The results suggest the Health ABC risk model can be used to identify high-risk individuals for whom interventions can be targeted cost-effectively to prevent heart failure.
"This is a scoring system that could help individuals or their physicians understand their five-year risk for heart failure, using basic risk factors that are easily obtained at relatively low cost," says Javed Butler, MD, MPH, associate professor of medicine and director of heart failure research at Emory University School of Medicine.
Andreas Kalogeropoulos, MD, a post-doctoral research fellow with Butler, presents the findings Monday at the American College of Cardiology conference in Orlando.
Heart failure is the leading cause of hospitalization in people older than 65 and greatly increases the risk of sudden cardiac arrest.

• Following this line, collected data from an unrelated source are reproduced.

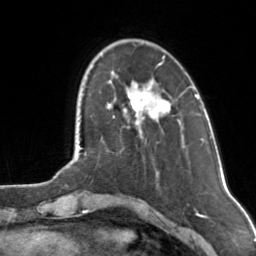
Breast MRI, one axial slice; position 30 of 160 along the scan axis; cropped to one breast; dynamic contrast-enhanced series, time point 2 of 7 at this slice position (early post-contrast); 3 T; TE 1.7 ms, TR 4.6 ms; 1 mm slice thickness; 256 × 256 image matrix, field of view 160 × 160 mm. Female patient.
Annotated regions visible in this slice (semi-automatic segmentation, software-assisted and operator-edited):
- enhancing-tissue mask used for the functional tumour volume (all voxels passing the contrast-enhancement thresholds inside the analysis volume; usually the tumour): bounding box (x1, y1, x2, y2) in pixels: (109, 64, 169, 125)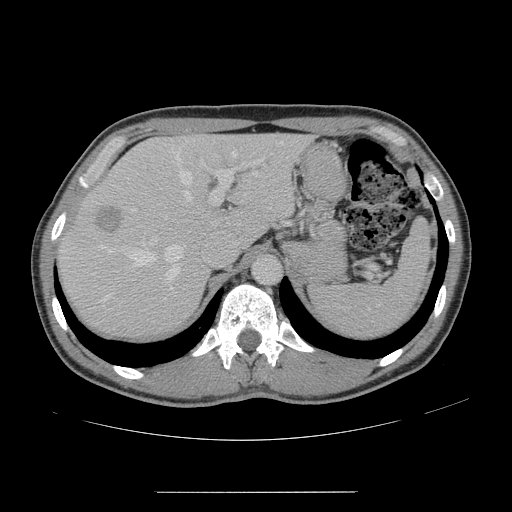
Contrast-enhanced abdominal CT, one axial slice; position 109 of 178 along the scan axis; 120 kVp; intravenous contrast given; soft-tissue window (W 400 / L 40 HU); 2.5 mm slice thickness; 512 × 512 image matrix. Case-level facts recorded for this patient, not image findings: patient: male, age 41 years at operation; diagnosis: colorectal cancer liver metastases, imaged before liver resection; multiple liver metastases: yes; largest metastasis: 2.4 cm; chemotherapy before resection: yes.
Annotated regions visible in this slice (manually delineated by an expert):
- hepatic veins: bounding box <103,141,283,300> (left, top, right, bottom; pixels)
- liver: <59,135,306,337>
- planned liver remnant (the part of the liver to remain after resection): <147,135,306,243>
- portal vein (with intrahepatic branches): <132,158,264,212>
- liver metastasis: <92,205,127,235>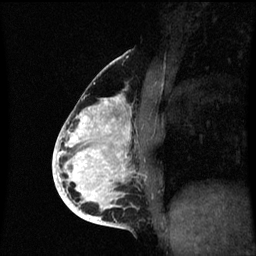
Breast MRI (dynamic contrast-enhanced), one sagittal slice; dynamic contrast-enhanced series, image 2 of 3 at this slice position (ordered by acquisition); 1.5 T; TE 4.2 ms, TR 8.9 ms; 2 mm slice thickness; 256 × 256 image matrix, field of view 200 × 200 mm. Patient: female, 35 years. Case-level facts recorded for this patient, not image findings: setting: breast cancer imaged before/during neoadjuvant chemotherapy; receptor status: HR-positive, HER2-negative.
Outlined on this slice (semi-automatically segmented with operator editing):
- analysis volume of interest (the breast-tissue region the enhancement analysis was run in; not a lesion): bounding box <66,94,144,215> (left, top, right, bottom; pixels)
- tumour enhancement mask (voxels above the 70 % enhancement threshold inside the analysis volume of interest): <66,96,131,215>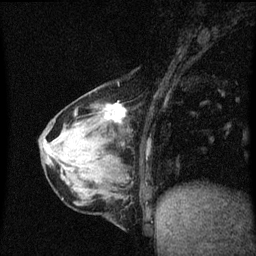
Breast MRI (dynamic contrast-enhanced), one sagittal slice. Slice 18 of 60 in the series (ordered by position). Dynamic contrast-enhanced series, image 2 of 3 at this slice position (ordered by acquisition). 1.5 T. TE 4.2 ms, TR 8.4 ms. 256 × 256 image matrix. Patient: female, 64 years. From the clinical record (not read from this slice): setting: breast cancer imaged before/during neoadjuvant chemotherapy; receptor status: HR-positive, HER2-negative.
Structures marked on this image (semi-automatic segmentation, software-assisted and operator-edited):
- analysis volume of interest (the breast-tissue region the enhancement analysis was run in; not a lesion): bounding box (x1, y1, x2, y2) in pixels: (65, 96, 127, 157)
- tumour enhancement mask (voxels above the 70 % enhancement threshold inside the analysis volume of interest): (109, 104, 126, 119)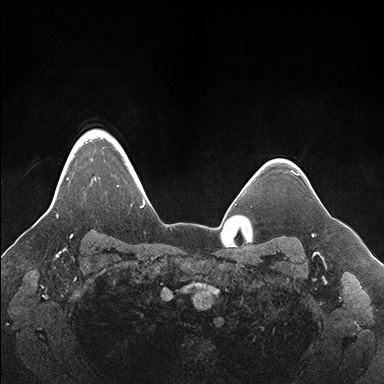
Breast MRI (dynamic contrast-enhanced), one axial slice. Position 137 of 176 along the scan axis. Dynamic contrast-enhanced series, time point 2 of 7 at this slice position (early post-contrast). 1.5 T. TE 1.5 ms, TR 4.1 ms. 1.1 mm slice thickness. 384 × 384 image matrix, field of view 340 × 340 mm. Female patient.
Structures marked on this image (semi-automatic segmentation, software-assisted and operator-edited):
- enhancing-tissue mask used for the functional tumour volume (all voxels passing the contrast-enhancement thresholds inside the analysis volume; usually the tumour): box from (x=57, y=130) to (x=151, y=218) px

The Health ABC model uses nine clinical measures to estimate the risk of heart failure in patients who haven't necessarily been seen by doctors for coronary heart disease before. The nine measures are: age, history of coronary heart disease, smoking, blood pressure, heart rate, left ventricular hypertrophy measured by electrocardiography, and blood levels of glucose, creatinine and albumin.

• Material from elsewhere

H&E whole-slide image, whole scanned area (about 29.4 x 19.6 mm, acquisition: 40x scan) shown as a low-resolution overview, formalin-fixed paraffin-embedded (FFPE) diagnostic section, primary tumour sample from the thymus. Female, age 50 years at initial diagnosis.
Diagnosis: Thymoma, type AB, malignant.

Several individual risk factors for heart failure have been identified, but Butler says the model is the first that combines the risk factors into a system for predicting risk for any given individual. The model categorizes individuals into four risk categories ranging from less than 5 (low) to more than 20 percent (very high) 5-year risk, and has been shown to perform well for men, women, Caucasians and African Americans.